━━ Fonte ━━

“A justiça sustenta numa das mãos a balança que pesa o direito, e na outra, a espada de que se serve para o defender. A espada sem a balança é a força brutal; a balança sem a espada é a impotência do direito” - Rudolf Von Ihering



quarta-feira, 21 de outubro de 2009

Beijo na boca é crime?



















Via Blog do Prof. Damásio

Vários alunos e leitores me têm pedido que coloque minha opinião sobre o recente episódio do italiano preso em flagrante, numa praia de Fortaleza, acusado de ter dado um “selinho” em sua filha menor, de 8 anos. Já escrevi sobre o assunto neste blog (Do “selinho” amoroso ao beijo delituoso). No dia 18 de outubro de 2009, domingo, acordei com vontade de escrever mais algumas linhas a respeito do caso.

O turista, em seu favor, alegou que não via nada de censurável no gesto, uma vez que, na Itália, é absolutamente normal um pai manifestar, dessa forma, seu afeto por um filho ou filha.

Que pensar disso?

De início, ressalvo que não conheço, do fato, senão os pormenores genéricos divulgados pela grande imprensa. Sem a leitura dos autos não se deve dar palpite. Pelo menos foi isso que aprendi, para nunca mais esquecer, com o Prof. Octávio Stucchi, em suas aulas de Processo Civil. Vou, portanto, fazer considerações gerais, “descompromissadas”, como se diz hoje em dia. Se tivesse acesso a pormenores documentados, talvez fosse bem outra minha posição. Mas já seria um parecer.

Inicialmente, há que distinguir o beijo lascivo do simplesmente afetuoso e do chamado social. No Latim, do que me restou das aulas do meu mestre Padre Permino, no antigo Colégio São Bento, de Marília, há duas palavras bem distintas para não permitir confusão: basium, o beijo lascivo, destinado a produzir ou estimular prazer sexual, e osculum, o beijo não lascivo, simplesmente afetuoso ou, por extensão, social.

━━━

**Requisitos do exercício**
Transcreva literalmente o trecho do texto sobre o caso do “selinho”, começando em "De início, ressalvo" e seguindo até "seria um parecer.".

━━ Informações apresentadas ━━

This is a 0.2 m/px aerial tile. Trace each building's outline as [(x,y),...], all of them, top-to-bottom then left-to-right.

━━━
━━ Informações apresentadas ━━

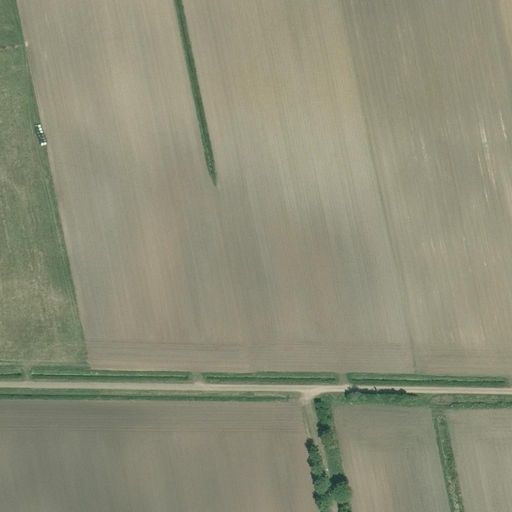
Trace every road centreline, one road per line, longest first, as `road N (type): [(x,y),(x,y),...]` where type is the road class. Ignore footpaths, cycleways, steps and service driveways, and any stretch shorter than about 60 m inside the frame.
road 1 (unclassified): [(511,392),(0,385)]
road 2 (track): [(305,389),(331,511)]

━━━
━━ Informações apresentadas ━━

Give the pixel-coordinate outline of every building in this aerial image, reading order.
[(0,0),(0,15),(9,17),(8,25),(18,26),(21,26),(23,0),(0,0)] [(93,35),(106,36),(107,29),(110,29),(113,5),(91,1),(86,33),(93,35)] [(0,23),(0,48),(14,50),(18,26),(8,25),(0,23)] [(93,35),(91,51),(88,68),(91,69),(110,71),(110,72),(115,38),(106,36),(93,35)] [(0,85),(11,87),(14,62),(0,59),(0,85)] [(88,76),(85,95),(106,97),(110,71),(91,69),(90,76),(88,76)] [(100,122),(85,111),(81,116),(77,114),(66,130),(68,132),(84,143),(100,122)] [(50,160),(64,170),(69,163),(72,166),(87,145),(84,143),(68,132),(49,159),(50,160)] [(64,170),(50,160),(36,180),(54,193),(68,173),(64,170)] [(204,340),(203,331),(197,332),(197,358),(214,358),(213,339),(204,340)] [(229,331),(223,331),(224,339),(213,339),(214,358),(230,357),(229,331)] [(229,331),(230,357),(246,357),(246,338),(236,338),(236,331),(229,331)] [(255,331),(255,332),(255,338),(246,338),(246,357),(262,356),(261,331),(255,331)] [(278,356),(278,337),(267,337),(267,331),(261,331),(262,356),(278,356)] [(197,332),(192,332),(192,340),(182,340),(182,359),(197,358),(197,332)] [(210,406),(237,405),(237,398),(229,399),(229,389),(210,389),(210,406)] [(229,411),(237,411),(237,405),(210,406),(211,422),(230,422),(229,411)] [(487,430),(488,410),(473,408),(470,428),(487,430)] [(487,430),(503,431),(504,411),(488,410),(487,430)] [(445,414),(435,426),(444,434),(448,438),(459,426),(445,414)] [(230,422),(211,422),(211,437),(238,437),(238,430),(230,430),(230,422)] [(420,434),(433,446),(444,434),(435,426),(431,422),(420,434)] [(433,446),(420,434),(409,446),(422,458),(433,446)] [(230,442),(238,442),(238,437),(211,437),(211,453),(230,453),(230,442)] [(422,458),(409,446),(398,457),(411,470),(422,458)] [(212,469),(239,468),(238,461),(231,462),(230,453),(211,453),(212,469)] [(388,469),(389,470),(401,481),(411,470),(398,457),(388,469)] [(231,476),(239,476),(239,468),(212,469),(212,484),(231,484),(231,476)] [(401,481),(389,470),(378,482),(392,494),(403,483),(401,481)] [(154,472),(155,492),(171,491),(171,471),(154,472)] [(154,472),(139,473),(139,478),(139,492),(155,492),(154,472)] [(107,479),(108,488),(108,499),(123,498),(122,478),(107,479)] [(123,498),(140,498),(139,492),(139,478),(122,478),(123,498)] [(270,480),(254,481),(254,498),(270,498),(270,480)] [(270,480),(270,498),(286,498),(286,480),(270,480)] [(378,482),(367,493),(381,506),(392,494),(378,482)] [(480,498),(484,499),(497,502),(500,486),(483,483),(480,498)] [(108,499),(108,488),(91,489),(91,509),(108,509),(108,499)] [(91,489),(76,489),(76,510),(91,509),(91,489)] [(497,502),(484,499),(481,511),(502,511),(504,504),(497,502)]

━━━

**Resposta da tarefa**
De início, ressalvo que não conheço, do fato, senão os pormenores genéricos divulgados pela grande imprensa. Sem a leitura dos autos não se deve dar palpite. Pelo menos foi isso que aprendi, para nunca mais esquecer, com o Prof. Octávio Stucchi, em suas aulas de Processo Civil. Vou, portanto, fazer considerações gerais, “descompromissadas”, como se diz hoje em dia. Se tivesse acesso a pormenores documentados, talvez fosse bem outra minha posição. Mas já seria um parecer.